Portugal: uma democracia pouco liberal

A verdadeira razão de existir do Estado consiste na defesa de valores como a confiança e a verdade. Como o governo faz o que não deveria fazer, não de admirar que continue a cultivar a suspeita.

O que é que o défice de 2016, a recapitalização da CGD e, porventura, a venda do Novo Banco têm em comum? Todos têm em comum maus processos de actuação do Governo. A este respeito, dir-se-á: antes bons resultados que maus, e entre bons resultados e maus processos antes os primeiros que os segundos. Ora acontece que, tratando-se de acção governamental, não é necessariamente assim.

Os resultados obtidos pelo Governo são evidentemente importantes, ninguém de bom senso o poderá negar, mas os processos através dos quais aqueles são atingidos não o são menos. Sobre isto, a literatura da administração pública é extensa no elencar de diferenças entre a gestão de uma organização privada e a de uma instituição pública. Uma e outra são distintas.

Na administração pública, a busca de eficiência não é asséptica, como no sector privado. No Estado, há valores éticos que devem ser observados pelos cidadãos-governantes como contrapartida do seu monopólio no uso da coerção sobre os seus restantes concidadãos.

Obviamente, daqui não decorre que, ao contrário do sector público, tudo possa valer no sector privado. Não. As empresas privadas têm todo o interesse em mover-se através de sólidos princípios éticos, porque se não o fizerem a sua viabilidade futura acabará comprometida.
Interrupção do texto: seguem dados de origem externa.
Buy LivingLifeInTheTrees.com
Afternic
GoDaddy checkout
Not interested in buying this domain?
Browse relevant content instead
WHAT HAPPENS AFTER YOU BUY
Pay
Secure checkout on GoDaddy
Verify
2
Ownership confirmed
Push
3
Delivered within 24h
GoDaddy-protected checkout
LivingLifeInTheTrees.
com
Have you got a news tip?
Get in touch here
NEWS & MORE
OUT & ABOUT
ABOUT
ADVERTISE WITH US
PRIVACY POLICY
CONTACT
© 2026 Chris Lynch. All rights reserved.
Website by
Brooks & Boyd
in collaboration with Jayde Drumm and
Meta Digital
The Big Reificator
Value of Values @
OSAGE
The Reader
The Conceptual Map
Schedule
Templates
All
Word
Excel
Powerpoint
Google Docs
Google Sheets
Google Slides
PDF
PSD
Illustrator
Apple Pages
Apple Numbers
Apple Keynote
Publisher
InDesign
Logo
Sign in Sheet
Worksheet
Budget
No entanto, há no Estado uma noção de perenidade que nas empresas privadas não existe necessariamente, e é devido a esta noção de perenidade que a intervenção pública não pode ser imoral.

Diversos autores têm sublinhado a importância processual do exercício democrático da administração pública. A democracia é, ela própria, um processo e não um fim. É um processo de formação de opinião, de tomada de decisão e de produção legislativa. Porém, a decisão democrática por maioria, constituindo a menos má das alternativas, não impede que a qualquer momento possam ser tomadas más decisões por parte da maioria.

A este propósito, bastará recordar que Hitler foi eleito democraticamente. O economista Friedrich Hayek, prémio Nobel da Economia em 1974 e um dos mais brilhantes pensadores do nosso tempo, resume a Democracia da seguinte forma em “The Constitution of Liberty”: “If Democracy is a means rather than an end, its limits must be determined in the light of the purpose we want it to serve (…) And once it is generally accepted that majority decisions can merely indicate ends and that the pursuit of them is to be left to the discretion of administrators, it will soon be believed also that almost any means to achieve those ends are legitimate”.

Infelizmente, é isto que vai sucedendo na governação portuguesa. O exercício orçamental de 2016, sobre o qual já aqui escrevi no ECO (em “Como fabricar um défice”), é um exemplo paradigmático: bom resultado, péssimo processo. Já a recapitalização da CGD ficou-se apenas pelo péssimo processo, como ainda na semana passada aqui dei conta (em “De Atouguia a Teixoso”). Quanto à venda do Novo Banco, logo veremos, porque uma coisa é o Estado ficar com 25% do banco, outra é ser o Fundo de Resolução (que é financiado pelos restantes bancos do sistema, que não foram nem tidos nem achados no processo).

Costuma-se defender que a razão de existir do Estado reside na produção de bens públicos, que decorrem das chamadas falhas de mercado. Sendo certo que sob este argumento podemos indiscutivelmente encontrar justificação para a intervenção pública, parece-me que esta é uma razão sobretudo subsidiária. Que, ademais, tende a desvalorizar os fracassos de governo, tão ou mais frequentes que os de mercado.

Assim, na minha opinião, a verdadeira razão de existir do Estado consiste na defesa e na promoção de valores como a confiança e a verdade, valores aos quais o recém-falecido Kenneth Arrow (Nobel da Economia em 1972) um dia chamou de instituições invisíveis (“trust is an important lubricant of a social system. It is extremely efficient; it saves a lot of trouble to have a fair degree of reliance on other people’s word”, escreve Arrow em “The Limits of Organization”).

Ao invés, ao afirmar-se por determinados princípios, mas actuando ao contrário do que seria de supor (e.g., um orçamento votado na AR com determinadas orientações, mas que é metido na gaveta e é virado do avesso; uma CGD que se diz garantir pública, mas que é gerida como privada e é opacamente capitalizada), o Governo faz o que não deveria fazer. Não é, portanto, de admirar que continue a cultivar a suspeita. Quer daqueles que para ele olham do exterior, como também daqueles que o observam criticamente dentro de portas. Porque, como afirma Hayek, “Though Democracy is probably the best form of limited government, it becomes an absurdity if it turns into unlimited government”.

Fica assim aberto o caminho para uma cultura de súbditos e de soberanos, uma cultura iliberal.